§ **Reading text**:
↓

The LLVM Compiler Infrastructure Project

Fifth LLVM Performance Workshop at CGO

The Fifth LLVM Performance Workshop will be held at CGO 2021. The workshop is co-located with CC, HPCA, and PPoPP. If you are interested in attending the workshop, please register at the CGO website. The joint steering committee of CGO/PPoPP/HPCA/CC has decided to make the conference a virtual event this year. Note: The sessions will be delivered and recorded (via zoom) and shared on Youtube for public consumption.

Preliminary Schedule
Registration
Contact
About

Conference Dates: Sunday February 28th, 2021 [9am-1pm (slot1) and 1pm-5pm (slot2) Eastern Time]
Location: Virtually

Preliminary Schedule

Time	Speaker	Title
9:00-9:30	Johannes Doerfert, Unnikrishnan C, Aditya Kumar	Welcome+Agenda
9:30-10:00	Patrick Walton	Rust code generation framework.	[Abstract]	[ Slides ]
10:00-10:30	Vinay Madhusudan, Ranjith Kumar and Prashantha Nr (Compiler Tree Technologies Pvt Ltd)	Moving LLVM’s code generator to MLIR framework	[Abstract]	[ Slides ]
10:30-10:45	Ruijie Fang	Improving Hot/Cold Splitting Optimization in LLVM	[Abstract]	[ Slides ]
10:45-11:00	Vishal Chebrolu (NIT Calicut)	Instrumentation to Prevent Programs Buffer-Overflow Attacks	[Abstract]	[ Slides ]
11:00-11:30		Break
11:30-12:00	Arun Rangasamy (Qualcomm)	Superblock Scheduler for Code-Size Sensitive Applications	[Abstract]	[ Slides ]
12:00-12:30	Vinay M, Ranjith Kumar H, Siddharth Tiwary and Prashantha Nr (Compiler Tree Technologies)	Classical Loop Nest Transformation Framework on MLIR	[Abstract]	[ Slides ]
12:30-1:00	Prashantha Nr and Ranjith Kumar (Compiler Tree Technologies)	LTO and Data Layout Optimisations in MLIR	[Abstract]	[ Slides ]
1:00-2:00		Break
2:00-2:30	Reshabh Sharma (AMD)	Finding the cracks between the analysis	[Abstract]	[ Slides ]
2:30:3:00	Gokcen Kestor	COMET: Domain Specific Compilation for Heterogenous Targets	[Abstract]
3.00-3:45	Stefanos Baziotis (NEC Deutschland GmbH)	Latest Advancements in Automatic Vectorization Research	[Abstract]	[ Slides ]
3:45-4:15	Alexis Engelke and Martin Schulz (Technical University of Munich)	Instrew: Fast LLVM-based dynamic Binary Instrumentation and Translation	[Abstract]	[ Slides ]
4:15-4:30		Break
4:30-4:45	Denis Bakhvalov (Intel)	Performance Tuning: Future Compiler Improvements	[Abstract]	[ Slides ]
4:45-5:20	Aditya Kumar (Facebook)	Performance improvement opportunities in the open source C++ standard libraries	[Abstract]	[ Slides ]

Note to presenters: Please plan to leave some time (typically 5 minutes) for questions.

Abstracts

Patrick Walton: Rust+LLVM
The Rust project keeps on top of new developments in LLVM. In this talk I'll go into our new code generation framework, as well as our use of new features like ThinLTO.

↑

(Saved entries)
↓

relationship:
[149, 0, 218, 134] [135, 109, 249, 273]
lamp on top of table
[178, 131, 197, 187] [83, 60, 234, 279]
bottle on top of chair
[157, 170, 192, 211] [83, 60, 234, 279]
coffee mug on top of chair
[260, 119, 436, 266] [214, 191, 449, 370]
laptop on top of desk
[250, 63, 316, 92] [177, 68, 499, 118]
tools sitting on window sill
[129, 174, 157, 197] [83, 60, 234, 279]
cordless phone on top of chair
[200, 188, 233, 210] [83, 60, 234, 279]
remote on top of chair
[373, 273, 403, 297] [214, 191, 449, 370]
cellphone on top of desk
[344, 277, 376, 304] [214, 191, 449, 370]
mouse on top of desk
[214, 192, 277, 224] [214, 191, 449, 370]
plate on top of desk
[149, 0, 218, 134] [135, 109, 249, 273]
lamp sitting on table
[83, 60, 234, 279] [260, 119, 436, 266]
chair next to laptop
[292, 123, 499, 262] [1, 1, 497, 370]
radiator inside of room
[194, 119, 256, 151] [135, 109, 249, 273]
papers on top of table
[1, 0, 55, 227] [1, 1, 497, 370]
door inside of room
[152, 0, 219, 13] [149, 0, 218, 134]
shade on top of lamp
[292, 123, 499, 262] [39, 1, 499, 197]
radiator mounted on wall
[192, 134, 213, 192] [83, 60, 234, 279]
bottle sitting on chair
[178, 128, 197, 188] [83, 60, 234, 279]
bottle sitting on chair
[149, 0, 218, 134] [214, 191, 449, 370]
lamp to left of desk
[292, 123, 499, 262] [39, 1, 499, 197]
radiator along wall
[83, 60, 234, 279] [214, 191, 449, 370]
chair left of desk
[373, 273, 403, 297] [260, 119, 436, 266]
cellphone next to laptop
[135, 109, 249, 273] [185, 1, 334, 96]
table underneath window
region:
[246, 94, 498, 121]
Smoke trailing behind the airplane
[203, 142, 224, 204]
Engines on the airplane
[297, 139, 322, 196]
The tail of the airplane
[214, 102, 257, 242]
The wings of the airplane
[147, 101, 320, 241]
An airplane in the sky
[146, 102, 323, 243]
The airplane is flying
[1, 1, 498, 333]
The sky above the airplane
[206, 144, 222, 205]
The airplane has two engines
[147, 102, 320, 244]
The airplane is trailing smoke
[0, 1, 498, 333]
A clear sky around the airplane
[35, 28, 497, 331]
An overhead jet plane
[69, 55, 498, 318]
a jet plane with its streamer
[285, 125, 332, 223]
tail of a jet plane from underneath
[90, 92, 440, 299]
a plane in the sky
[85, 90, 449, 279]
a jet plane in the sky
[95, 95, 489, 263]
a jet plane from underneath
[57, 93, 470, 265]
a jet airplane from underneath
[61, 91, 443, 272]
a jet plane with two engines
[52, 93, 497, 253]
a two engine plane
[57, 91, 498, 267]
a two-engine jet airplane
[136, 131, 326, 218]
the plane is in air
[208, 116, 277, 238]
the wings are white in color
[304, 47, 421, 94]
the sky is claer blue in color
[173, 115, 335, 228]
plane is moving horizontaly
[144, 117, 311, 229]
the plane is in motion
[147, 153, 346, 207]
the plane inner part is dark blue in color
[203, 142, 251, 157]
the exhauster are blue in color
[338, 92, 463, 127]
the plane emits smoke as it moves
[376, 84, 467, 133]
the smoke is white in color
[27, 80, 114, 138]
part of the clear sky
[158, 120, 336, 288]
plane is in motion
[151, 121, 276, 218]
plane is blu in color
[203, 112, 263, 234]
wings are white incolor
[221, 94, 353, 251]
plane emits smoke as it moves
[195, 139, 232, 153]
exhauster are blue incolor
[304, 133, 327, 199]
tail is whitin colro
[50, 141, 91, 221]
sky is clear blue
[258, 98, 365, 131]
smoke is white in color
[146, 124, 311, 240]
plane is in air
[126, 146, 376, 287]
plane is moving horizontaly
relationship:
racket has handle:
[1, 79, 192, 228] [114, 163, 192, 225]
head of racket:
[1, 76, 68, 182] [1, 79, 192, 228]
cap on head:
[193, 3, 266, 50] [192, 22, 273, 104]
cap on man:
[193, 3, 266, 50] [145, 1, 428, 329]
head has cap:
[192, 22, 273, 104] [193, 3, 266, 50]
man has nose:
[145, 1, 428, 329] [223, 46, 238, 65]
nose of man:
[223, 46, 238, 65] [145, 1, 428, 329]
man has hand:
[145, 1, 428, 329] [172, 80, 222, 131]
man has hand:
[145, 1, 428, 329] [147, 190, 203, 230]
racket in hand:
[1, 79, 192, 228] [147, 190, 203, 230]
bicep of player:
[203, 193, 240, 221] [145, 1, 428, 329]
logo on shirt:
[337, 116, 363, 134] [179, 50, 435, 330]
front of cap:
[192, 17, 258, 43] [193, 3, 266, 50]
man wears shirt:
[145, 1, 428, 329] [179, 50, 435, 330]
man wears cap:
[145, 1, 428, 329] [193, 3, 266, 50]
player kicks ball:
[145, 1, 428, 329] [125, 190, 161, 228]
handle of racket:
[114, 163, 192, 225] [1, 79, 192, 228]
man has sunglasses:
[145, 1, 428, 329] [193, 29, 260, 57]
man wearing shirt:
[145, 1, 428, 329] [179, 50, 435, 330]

↑

§ **What you need to do**:
[A] Answer these questions about the LLVM workshop page:
(i) Which conferences is the workshop co-located with?
(ii) Who is presenting the talk titled "Superblock Scheduler for Code-Size Sensitive Applications"?
(iii) How much time are presenters asked to leave for questions?
[B] Carry on writing the LLVM workshop page, starting after its final sentence.

§ **Task-by-task outputs**:
[A]
(i) CC, HPCA, and PPoPP.
(ii) Arun Rangasamy (Qualcomm).
(iii) Typically 5 minutes.

[B]
Vinay Madhusudan, Ranjith Kumar and Prashantha Nr: Moving LLVM’s code generator to MLIR framework
hase ordering is a generic issue in compilation. Separation of concern has been achieved by delegating majority of target independent optimizations to Opt framework. Machine specific optimizations and final code generation is done at MIR level. There are instances of loss of optimization in Translation from LLVM IR to MIR. MLIR is emerging as a new higher level abstraction for LLVM infrastructure. Capability to represent higher language constructs like multi dimensional arrays has made optimizations more natural. Newer machine learning workloads are more suited to pass through MLIR. With an additional layer in compilation, there is more danger of losing optimizations in Translation. To reduce the same we intend to translate from MLIR to MIR using the existing MIR infrastructure to represent targets. On a longer timeframe LLVM IR should be subsumed by MLIR. In this work we have prototyped an MIR dialect in MLIR which can be used to represent the Target specific assembly. We have also ported the required GlobalIsel passes to MLIR through which we could generate X86 assembly from std dialect scalar operations via LLVM dialect. Our aim is to provide a different MLIR Dialect for each of the LLVM Targets and also to port the existing llvm/lib/CodeGen/* and llvm/lib/Target/* to MLIR based infrastructure.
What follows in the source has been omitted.